Dans un autre exemple du rôle de CNN dans l’amplification de récits douteux, le réseau a contribué à la controverse de 2020 concernant les « primes » présumées payées aux Talibans pour avoir tué des soldats étatsuniens en Afghanistan. Alors que la plupart des grands médias attribuent les allégations à l’implication russe, CNN a publié un rapport citant deux sources anonymes qui ont allégué que l’Iran était derrière les paiements.
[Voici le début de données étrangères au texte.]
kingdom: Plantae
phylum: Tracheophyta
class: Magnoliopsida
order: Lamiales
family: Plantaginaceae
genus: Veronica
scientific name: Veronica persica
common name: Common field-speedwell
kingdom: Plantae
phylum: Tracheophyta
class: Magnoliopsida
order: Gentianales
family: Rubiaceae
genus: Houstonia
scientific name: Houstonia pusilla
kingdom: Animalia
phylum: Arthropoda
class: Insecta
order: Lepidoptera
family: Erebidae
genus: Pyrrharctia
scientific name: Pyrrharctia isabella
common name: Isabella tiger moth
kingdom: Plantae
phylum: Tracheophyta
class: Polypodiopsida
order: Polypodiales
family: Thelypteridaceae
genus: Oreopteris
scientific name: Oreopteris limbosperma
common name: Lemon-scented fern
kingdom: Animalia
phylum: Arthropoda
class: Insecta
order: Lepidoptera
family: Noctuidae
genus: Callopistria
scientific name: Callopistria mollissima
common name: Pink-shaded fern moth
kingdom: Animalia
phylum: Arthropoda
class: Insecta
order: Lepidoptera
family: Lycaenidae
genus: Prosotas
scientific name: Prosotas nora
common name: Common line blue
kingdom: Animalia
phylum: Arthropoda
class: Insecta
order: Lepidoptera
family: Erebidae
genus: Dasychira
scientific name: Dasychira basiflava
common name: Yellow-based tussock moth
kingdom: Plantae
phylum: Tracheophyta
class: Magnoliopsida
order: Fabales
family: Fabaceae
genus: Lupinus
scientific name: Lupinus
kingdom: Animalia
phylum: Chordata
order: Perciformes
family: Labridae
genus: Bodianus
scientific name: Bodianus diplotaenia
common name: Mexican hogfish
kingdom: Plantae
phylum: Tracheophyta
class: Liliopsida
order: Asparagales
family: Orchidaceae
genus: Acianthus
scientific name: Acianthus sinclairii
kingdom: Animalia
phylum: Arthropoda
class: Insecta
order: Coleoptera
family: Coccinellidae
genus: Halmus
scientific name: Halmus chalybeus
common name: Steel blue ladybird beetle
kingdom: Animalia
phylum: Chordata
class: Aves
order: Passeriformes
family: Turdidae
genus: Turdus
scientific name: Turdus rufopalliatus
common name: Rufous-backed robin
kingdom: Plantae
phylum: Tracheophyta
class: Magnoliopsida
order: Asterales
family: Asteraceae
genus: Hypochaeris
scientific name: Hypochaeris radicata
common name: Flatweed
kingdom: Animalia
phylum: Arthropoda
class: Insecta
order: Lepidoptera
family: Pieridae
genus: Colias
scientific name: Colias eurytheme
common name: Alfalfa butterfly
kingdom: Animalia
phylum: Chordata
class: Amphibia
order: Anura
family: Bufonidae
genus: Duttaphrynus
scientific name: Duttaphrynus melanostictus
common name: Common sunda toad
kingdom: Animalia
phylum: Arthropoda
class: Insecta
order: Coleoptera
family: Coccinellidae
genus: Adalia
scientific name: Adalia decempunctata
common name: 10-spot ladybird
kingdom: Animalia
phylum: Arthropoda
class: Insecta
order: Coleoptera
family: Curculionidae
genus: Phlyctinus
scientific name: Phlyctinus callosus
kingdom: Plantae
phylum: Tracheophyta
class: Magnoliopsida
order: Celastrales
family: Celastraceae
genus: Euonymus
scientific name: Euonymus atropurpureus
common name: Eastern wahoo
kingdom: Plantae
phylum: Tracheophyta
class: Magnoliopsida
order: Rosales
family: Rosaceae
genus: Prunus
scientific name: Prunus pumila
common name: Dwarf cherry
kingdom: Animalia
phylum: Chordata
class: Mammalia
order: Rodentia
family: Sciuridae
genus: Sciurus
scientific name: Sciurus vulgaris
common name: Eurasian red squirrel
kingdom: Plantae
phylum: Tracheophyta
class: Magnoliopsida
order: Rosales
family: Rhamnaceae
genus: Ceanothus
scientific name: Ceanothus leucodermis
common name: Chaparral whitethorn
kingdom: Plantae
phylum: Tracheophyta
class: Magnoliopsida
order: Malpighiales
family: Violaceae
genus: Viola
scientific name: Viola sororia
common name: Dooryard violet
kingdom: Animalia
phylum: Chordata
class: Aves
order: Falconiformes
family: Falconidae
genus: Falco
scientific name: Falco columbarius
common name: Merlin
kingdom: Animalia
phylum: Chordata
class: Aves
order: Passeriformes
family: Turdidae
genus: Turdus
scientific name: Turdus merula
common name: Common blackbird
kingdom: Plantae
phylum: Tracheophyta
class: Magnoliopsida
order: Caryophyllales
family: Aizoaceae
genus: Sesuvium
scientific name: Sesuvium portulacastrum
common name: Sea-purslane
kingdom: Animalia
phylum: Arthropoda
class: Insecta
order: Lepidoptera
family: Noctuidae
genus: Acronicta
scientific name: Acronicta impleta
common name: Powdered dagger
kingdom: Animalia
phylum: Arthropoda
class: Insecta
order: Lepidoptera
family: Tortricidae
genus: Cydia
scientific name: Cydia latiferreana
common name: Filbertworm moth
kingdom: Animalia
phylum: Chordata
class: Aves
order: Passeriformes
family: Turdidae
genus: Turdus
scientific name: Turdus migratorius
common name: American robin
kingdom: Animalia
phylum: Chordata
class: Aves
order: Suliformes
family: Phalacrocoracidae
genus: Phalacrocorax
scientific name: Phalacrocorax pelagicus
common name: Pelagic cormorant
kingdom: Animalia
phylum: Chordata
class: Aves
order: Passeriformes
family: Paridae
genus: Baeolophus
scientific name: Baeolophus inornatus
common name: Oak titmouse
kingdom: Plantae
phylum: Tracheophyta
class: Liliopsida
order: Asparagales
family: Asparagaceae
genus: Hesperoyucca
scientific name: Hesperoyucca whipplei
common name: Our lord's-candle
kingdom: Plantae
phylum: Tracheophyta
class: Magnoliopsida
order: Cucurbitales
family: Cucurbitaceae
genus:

Malgré le manque de preuves concrètes, l’histoire n’a gagné en diffusion que pour le récit à démêler l’année suivante. En 2021, l’administration Biden a reconnu que les renseignements de la CIA à l’origine de ces rapports étaient « peu concluants ».
Même après les rétractations, cette désinformation persiste souvent dans l’esprit du public, laissant un impact durable sur les politiques et les guerres qu’ils soutiennent. La cohérence des erreurs de CNN avec les récits du gouvernement étatsunien soulève des questions sur les biais systémiques et les pratiques éditoriales qui permettent à ces allégations de gagner du terrain en premier lieu.